• [REQUIRED WORK]: Go through the lines below and copy any that hold the string "artwork".

Top of MATERIALS PROVIDED

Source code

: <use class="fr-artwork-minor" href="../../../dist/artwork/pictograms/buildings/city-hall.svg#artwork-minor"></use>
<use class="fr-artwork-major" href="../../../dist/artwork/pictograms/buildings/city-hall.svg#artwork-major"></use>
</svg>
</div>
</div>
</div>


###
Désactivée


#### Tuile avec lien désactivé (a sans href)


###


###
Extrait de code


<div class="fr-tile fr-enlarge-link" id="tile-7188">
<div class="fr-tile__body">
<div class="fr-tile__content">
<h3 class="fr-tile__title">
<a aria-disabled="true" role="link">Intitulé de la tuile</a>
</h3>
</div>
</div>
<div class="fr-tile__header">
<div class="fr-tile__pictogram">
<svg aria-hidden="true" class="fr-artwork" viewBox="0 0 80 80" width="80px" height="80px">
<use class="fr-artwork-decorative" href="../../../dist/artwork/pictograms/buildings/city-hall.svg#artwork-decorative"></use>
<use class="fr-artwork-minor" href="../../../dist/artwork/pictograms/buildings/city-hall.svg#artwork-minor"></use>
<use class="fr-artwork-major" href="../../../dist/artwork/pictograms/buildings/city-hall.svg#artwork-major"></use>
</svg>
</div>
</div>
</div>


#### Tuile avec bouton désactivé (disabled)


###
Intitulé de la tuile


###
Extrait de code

Bottom of MATERIALS PROVIDED

• [ANSWER SECTION]:
: <use class="fr-artwork-minor" href="../../../dist/artwork/pictograms/buildings/city-hall.svg#artwork-minor"></use>
<use class="fr-artwork-major" href="../../../dist/artwork/pictograms/buildings/city-hall.svg#artwork-major"></use>
<svg aria-hidden="true" class="fr-artwork" viewBox="0 0 80 80" width="80px" height="80px">
<use class="fr-artwork-decorative" href="../../../dist/artwork/pictograms/buildings/city-hall.svg#artwork-decorative"></use>
<use class="fr-artwork-minor" href="../../../dist/artwork/pictograms/buildings/city-hall.svg#artwork-minor"></use>
<use class="fr-artwork-major" href="../../../dist/artwork/pictograms/buildings/city-hall.svg#artwork-major"></use>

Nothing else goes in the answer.